_Exercise objective_: All lines below must be repeated exactly, with the pictures omitted.

_Data excerpts_:
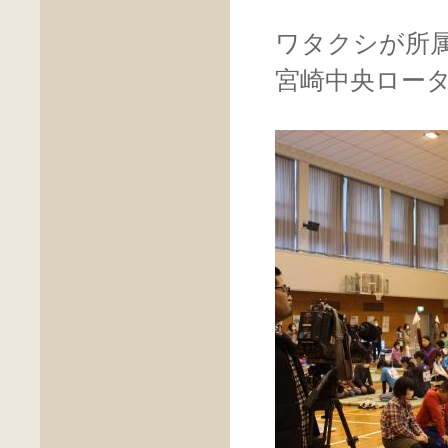
ワタクシが所
宮崎中央ロー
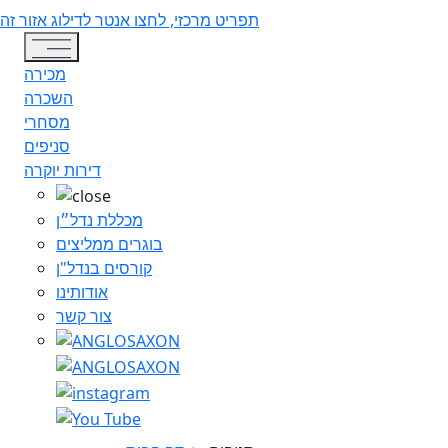
תפריט מרכזי, לחצו אנטר לדילוג אזור זה
Toggle navigation
מכירה
השכרה
מסחרי
סניפים
דירות יוקרה
מכללת נדל״ן
בוגרים ממליצים
קורסים בנדל"ן
אודותינו
צור קשר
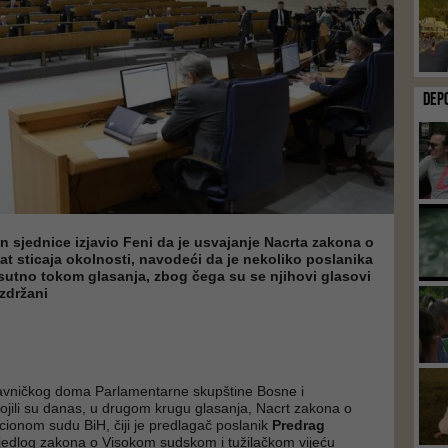
DEP
n sjednice izjavio Feni da je usvajanje Nacrta zakona o
at sticaja okolnosti, navodeći da je nekoliko poslanika
sutno tokom glasanja, zbog čega su se njihovi glasovi
zdržani
tavničkog doma Parlamentarne skupštine Bosne i
jili su danas, u drugom krugu glasanja, Nacrt zakona o
cionom sudu BiH, čiji je predlagač poslanik
Predrag
ijedlog zakona o Visokom sudskom i tužilačkom vijeću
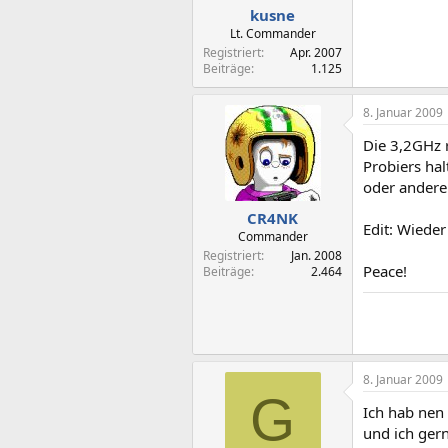
kusne
Lt. Commander
Registriert
Apr. 2007
Beiträge
1.125
8. Januar 2009
Die 3,2GHz r
Probiers hal
oder andere
CR4NK
Edit: Wiede
Commander
Registriert
Jan. 2008
Peace!
Beiträge
2.464
8. Januar 2009
G
Ich hab nen
und ich gern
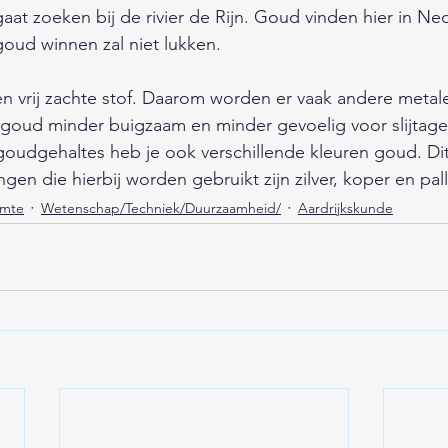
gaat zoeken bij de rivier de Rijn. Goud vinden hier in Ne
goud winnen zal niet lukken. 
en vrij zachte stof. Daarom worden er vaak andere metal
oud minder buigzaam en minder gevoelig voor slijtage
goudgehaltes heb je ook verschillende kleuren goud. Di
gen die hierbij worden gebruikt zijn zilver, koper en pal
imte
Wetenschap/Techniek/Duurzaamheid/
Aardrijkskunde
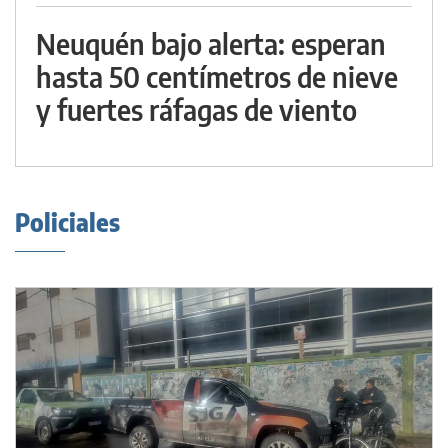
Neuquén bajo alerta: esperan
hasta 50 centímetros de nieve
y fuertes ráfagas de viento
Policiales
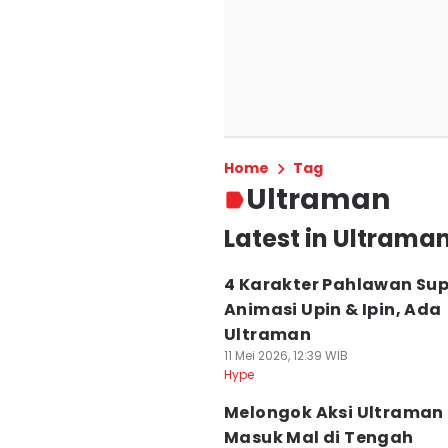
Home
Tag
Ultraman
Latest in Ultrama
4 Karakter Pahlawan Sup
Animasi Upin & Ipin, Ada
Ultraman
11 Mei 2026, 12:39 WIB
Hype
Melongok Aksi Ultraman
Masuk Mal di Tengah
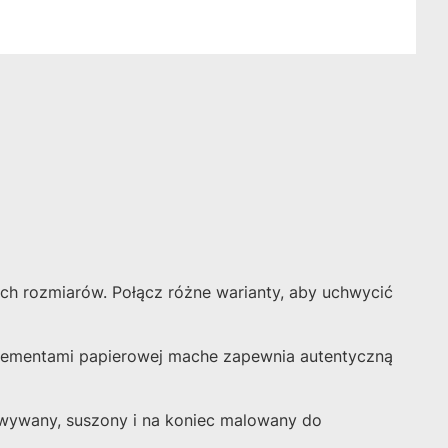
ch rozmiarów. Połącz różne warianty, aby uchwycić
 elementami papierowej mache zapewnia autentyczną
owywany, suszony i na koniec malowany do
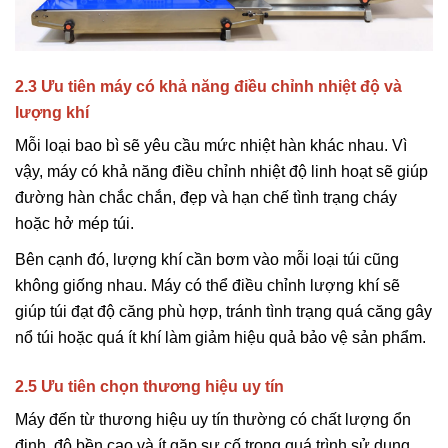
2.3 Ưu tiên máy có khả năng điều chỉnh nhiệt độ và
lượng khí
Mỗi loại bao bì sẽ yêu cầu mức nhiệt hàn khác nhau. Vì
vậy, máy có khả năng điều chỉnh nhiệt độ linh hoạt sẽ giúp
đường hàn chắc chắn, đẹp và hạn chế tình trạng cháy
hoặc hở mép túi.
Bên cạnh đó, lượng khí cần bơm vào mỗi loại túi cũng
không giống nhau. Máy có thể điều chỉnh lượng khí sẽ
giúp túi đạt độ căng phù hợp, tránh tình trạng quá căng gây
nổ túi hoặc quá ít khí làm giảm hiệu quả bảo vệ sản phẩm.
2.5 Ưu tiên chọn thương hiệu uy tín
Máy đến từ thương hiệu uy tín thường có chất lượng ổn
định, độ bền cao và ít gặp sự cố trong quá trình sử dụng.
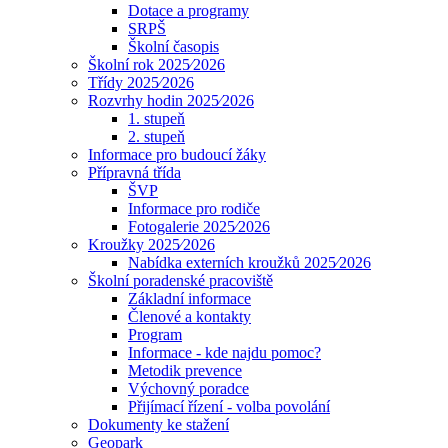
Dotace a programy
SRPŠ
Školní časopis
Školní rok 2025⁄2026
Třídy 2025⁄2026
Rozvrhy hodin 2025⁄2026
1. stupeň
2. stupeň
Informace pro budoucí žáky
Přípravná třída
ŠVP
Informace pro rodiče
Fotogalerie 2025⁄2026
Kroužky 2025⁄2026
Nabídka externích kroužků 2025⁄2026
Školní poradenské pracoviště
Základní informace
Členové a kontakty
Program
Informace - kde najdu pomoc?
Metodik prevence
Výchovný poradce
Přijímací řízení - volba povolání
Dokumenty ke stažení
Geopark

_Output_:
ワタクシが所
宮崎中央ロー
תפריט מרכזי, לחצו אנטר לדילוג אזור זה
Toggle navigation
מכירה
השכרה
מסחרי
סניפים
דירות יוקרה
מכללת נדל״ן
בוגרים ממליצים
קורסים בנדל"ן
אודותינו
צור קשר
DEP
n sjednice izjavio Feni da je usvajanje Nacrta zakona o
at sticaja okolnosti, navodeći da je nekoliko poslanika
sutno tokom glasanja, zbog čega su se njihovi glasovi
zdržani
tavničkog doma Parlamentarne skupštine Bosne i
jili su danas, u drugom krugu glasanja, Nacrt zakona o
cionom sudu BiH, čiji je predlagač poslanik
Predrag
ijedlog zakona o Visokom sudskom i tužilačkom vijeću
kusne
Lt. Commander
Registriert
Apr. 2007
Beiträge
1.125
8. Januar 2009
Die 3,2GHz r
Probiers hal
oder andere
CR4NK
Edit: Wiede
Commander
Registriert
Jan. 2008
Peace!
Beiträge
2.464
8. Januar 2009
G
Ich hab nen
und ich gern
gaat zoeken bij de rivier de Rijn. Goud vinden hier in Ne
goud winnen zal niet lukken. 
en vrij zachte stof. Daarom worden er vaak andere metal
oud minder buigzaam en minder gevoelig voor slijtage
goudgehaltes heb je ook verschillende kleuren goud. Di
gen die hierbij worden gebruikt zijn zilver, koper en pal
imte
Wetenschap/Techniek/Duurzaamheid/
Aardrijkskunde
Neuquén bajo alerta: esperan
hasta 50 centímetros de nieve
y fuertes ráfagas de viento
Policiales
Home
Tag
Ultraman
Latest in Ultrama
4 Karakter Pahlawan Sup
Animasi Upin & Ipin, Ada
Ultraman
11 Mei 2026, 12:39 WIB
Hype
Melongok Aksi Ultraman
Masuk Mal di Tengah
ch rozmiarów. Połącz różne warianty, aby uchwycić
 elementami papierowej mache zapewnia autentyczną
owywany, suszony i na koniec malowany do
2.3 Ưu tiên máy có khả năng điều chỉnh nhiệt độ và
lượng khí
Mỗi loại bao bì sẽ yêu cầu mức nhiệt hàn khác nhau. Vì
vậy, máy có khả năng điều chỉnh nhiệt độ linh hoạt sẽ giúp
đường hàn chắc chắn, đẹp và hạn chế tình trạng cháy
hoặc hở mép túi.
Bên cạnh đó, lượng khí cần bơm vào mỗi loại túi cũng
không giống nhau. Máy có thể điều chỉnh lượng khí sẽ
giúp túi đạt độ căng phù hợp, tránh tình trạng quá căng gây
nổ túi hoặc quá ít khí làm giảm hiệu quả bảo vệ sản phẩm.
2.5 Ưu tiên chọn thương hiệu uy tín
Máy đến từ thương hiệu uy tín thường có chất lượng ổn
định, độ bền cao và ít gặp sự cố trong quá trình sử dụng.
Dotace a programy
SRPŠ
Školní časopis
Školní rok 2025⁄2026
Třídy 2025⁄2026
Rozvrhy hodin 2025⁄2026
1. stupeň
2. stupeň
Informace pro budoucí žáky
Přípravná třída
ŠVP
Informace pro rodiče
Fotogalerie 2025⁄2026
Kroužky 2025⁄2026
Nabídka externích kroužků 2025⁄2026
Školní poradenské pracoviště
Základní informace
Členové a kontakty
Program
Informace - kde najdu pomoc?
Metodik prevence
Výchovný poradce
Přijímací řízení - volba povolání
Dokumenty ke stažení
Geopark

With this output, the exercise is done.